Ali Feller is always on the run.


Ali Feller doesn’t remember what life was like before Crohn’s Disease. The podcast host and founder of the popular blog Ali On the Run was diagnosed when she was seven, and has been dealing with the chronic disease since. But when she moved to New York at the age of 22 and saw some shiny half marathon medals on her new roommate’s wall, she found a new love—and outlet for the daily difficulty of dealing with Crohn’s.

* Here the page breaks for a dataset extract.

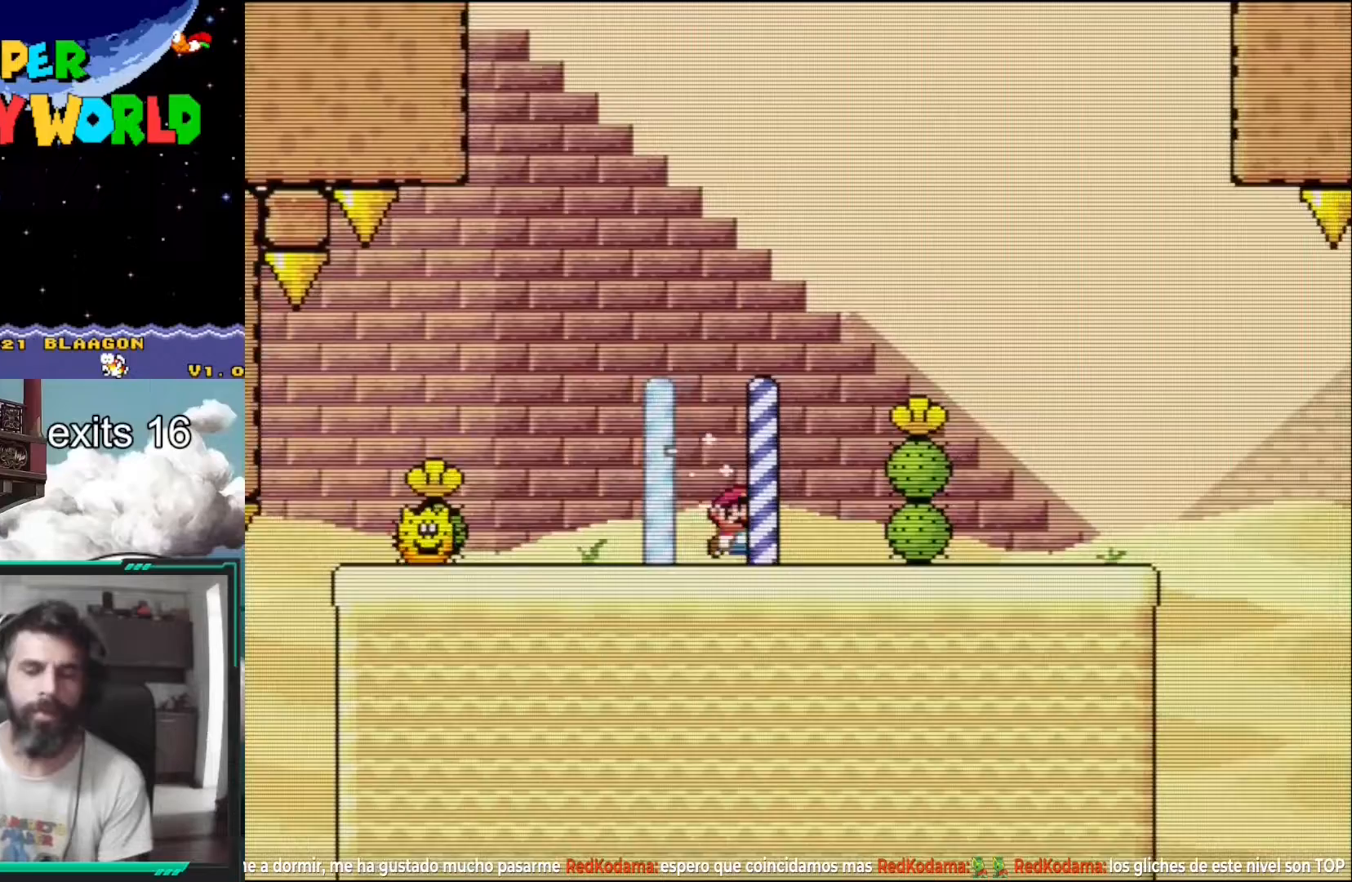
{"buttons": ["X", "DPAD_RIGHT"], "events": []}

“I was a dancer growing up, and running to me, that was punishment,” she says, laughing. “In fifth grade, we had to run a mile and I hid under the bleachers after the first lap and then just popped out at the end and tried to convince my teacher I had been running the whole time. He was not fooled. He knew that I was lying. That was my one experience running. Hated it. Didn't know that running was a thing people chose to do.”

Fast forward, and Feller has completed seven full marathons and uses running as a way to handle the chronic stresses of Crohn’s. “When I’m flaring, I tend to get very depressed,” she says. “The mental toll that having a chronic illness takes has been harder on me than the physical toll.”

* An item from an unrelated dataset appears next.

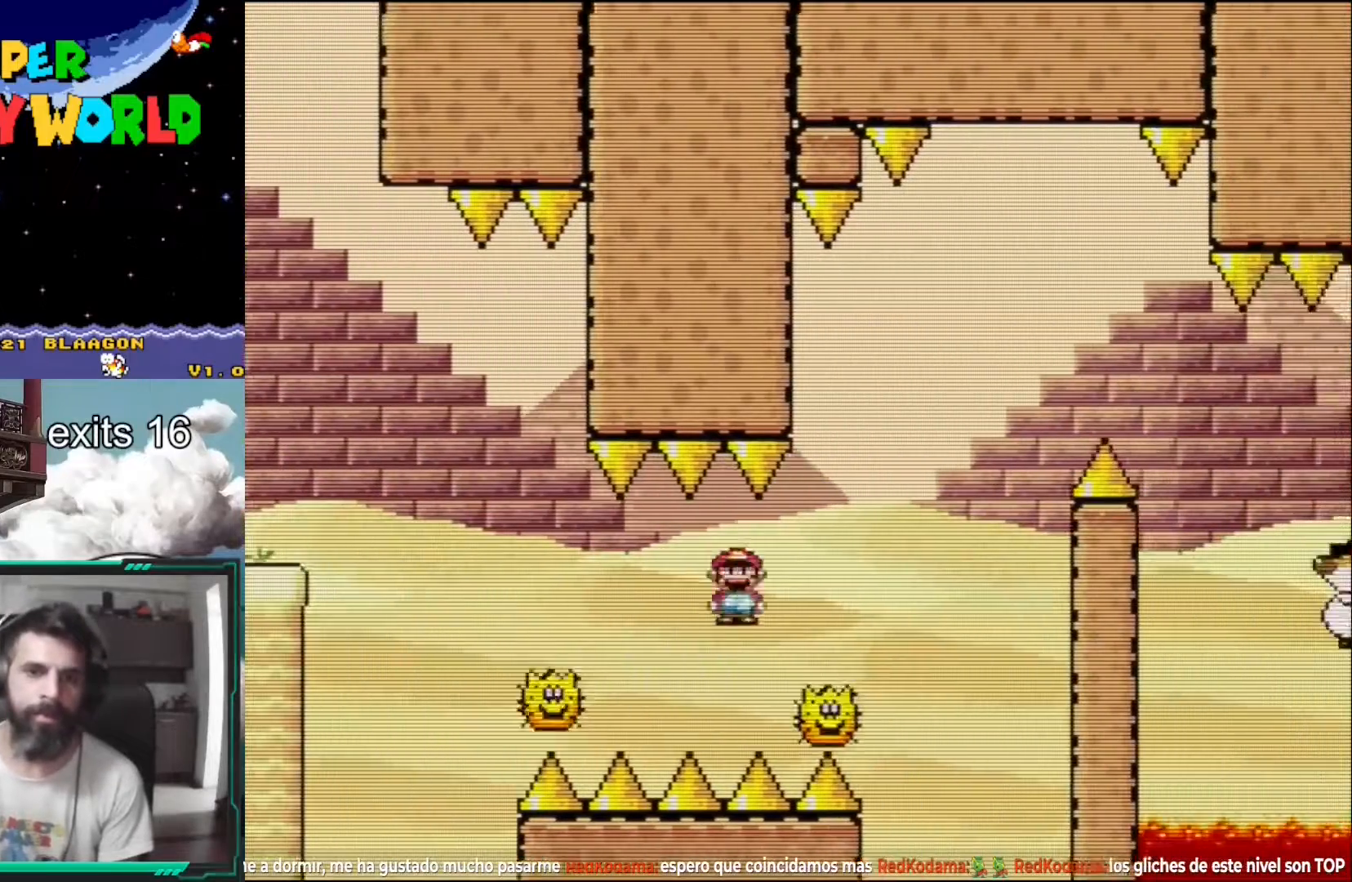
{"buttons": ["A", "X", "DPAD_RIGHT"], "events": []}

After having Crohn’s for the majority of her life, Feller knows she can handle the physical symptoms—the stomach cramps, the flare ups, “running for the bathroom 30 times a day”—but the mental stresses wear on her. Running provides an outlet. The freedom of pounding the pavement is a release. The endorphins from the running high become a welcome reprieve. Running keeps her balanced, especially when things get hard.

“I know how to handle the physical toll, and I can remind myself that that's temporary,” she says. “But the mental side of things: the not knowing when the flare is gonna end, the not being able to be social or live the life that I want. Or even walk my dog around the block. That for me can be really hard. Getting outside, even if it's just for 15 minutes, even if I just go for a 10-minute jog down the road, that can turn my entire day around, and that's something that's particularly powerful when I'm flaring.”

Probiotics have helped, too. Feller started taking them five years ago. She was apprehensive at first, but after some extensive research with her husband she decided to give it a shot. “I did need a little extra help, a little extra love from my gut that I wasn't getting and so that's what finally convinced me is that accepting what I was doing wasn't working and I needed to try something new if I wanted to get better,” she says. “I hadn't opened my mind to those possibilities and I didn't believe that that could work for me. I was very closed minded about my medical care.” And probiotics, like Renew Life's Ultimate Flora Extra Care Probiotic 50B, can make living with a condition like Crohn’s more tolerable. It’s not a silver bullet, but it has the potential—under the guidance of your physician—to make day-to-day life more comfortable.

As for running? That's Feller's own self-prescribed antidote. “It’s worked for me all the time,” she says. “And that's kind of why I fell for running really fast.”